■ Teks Latihan
Om Martin memandu diskusi dengan kepiawaian seorangEmpu sekaligus Diplomat ulung. Saya tak pernah menduga bahwa diskusi antarorang yang baru saja saling kenal dapat demikian hidup. Seorang Om saya pernah berkata begini. Orang yang paling tidak menarik sebagai lawan bicara adalah Guru, dokter dan pendeta. Mengapa? Karena mereka terbiasa berbicara one way, apakah ketika mengajar, memberi advis kepada pasien dan ketika berkhotbah.

Pendapat itu tidak berlaku pada Om Martin. Ia sama sabarnya ketika mendengar mau pun ketika melontarkan pemikirannya. Ia memberikan kesempatan yang sama kepada semua orang. Ia juga dengan cepat mendeteksi seseorang sedang benar-benar menjabarkan pemikiran atau sekadar memamerkan pengetahuan dan keahlian.

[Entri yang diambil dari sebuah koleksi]
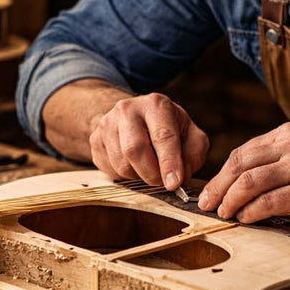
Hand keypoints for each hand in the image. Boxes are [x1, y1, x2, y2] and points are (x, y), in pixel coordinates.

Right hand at [89, 93, 208, 189]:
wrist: (134, 116)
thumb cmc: (167, 128)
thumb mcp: (190, 134)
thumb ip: (193, 154)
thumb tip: (181, 177)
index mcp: (155, 104)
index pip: (163, 136)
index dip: (169, 163)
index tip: (174, 184)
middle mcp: (127, 109)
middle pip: (135, 150)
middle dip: (151, 174)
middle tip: (162, 183)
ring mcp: (107, 124)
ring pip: (121, 164)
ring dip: (139, 177)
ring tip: (149, 169)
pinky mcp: (95, 140)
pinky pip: (110, 170)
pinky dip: (125, 176)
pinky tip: (134, 166)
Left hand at [197, 122, 289, 228]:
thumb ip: (277, 161)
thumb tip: (237, 183)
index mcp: (289, 133)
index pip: (243, 152)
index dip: (221, 174)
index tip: (210, 191)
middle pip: (240, 164)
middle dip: (218, 187)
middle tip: (207, 205)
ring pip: (250, 182)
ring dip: (231, 201)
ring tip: (224, 214)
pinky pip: (269, 202)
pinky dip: (252, 212)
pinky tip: (247, 219)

■ Tugas Anda
Tulis ulang bagian teks tentang Om Martin yang dimulai dengan kata-kata "Om Martin memandu" dan berakhir dengan "dan ketika berkhotbah.", lalu ganti setiap "diskusi" dengan "perbincangan".

■ Jawaban Tugas
Om Martin memandu perbincangan dengan kepiawaian seorangEmpu sekaligus Diplomat ulung. Saya tak pernah menduga bahwa perbincangan antarorang yang baru saja saling kenal dapat demikian hidup. Seorang Om saya pernah berkata begini. Orang yang paling tidak menarik sebagai lawan bicara adalah Guru, dokter dan pendeta. Mengapa? Karena mereka terbiasa berbicara one way, apakah ketika mengajar, memberi advis kepada pasien dan ketika berkhotbah.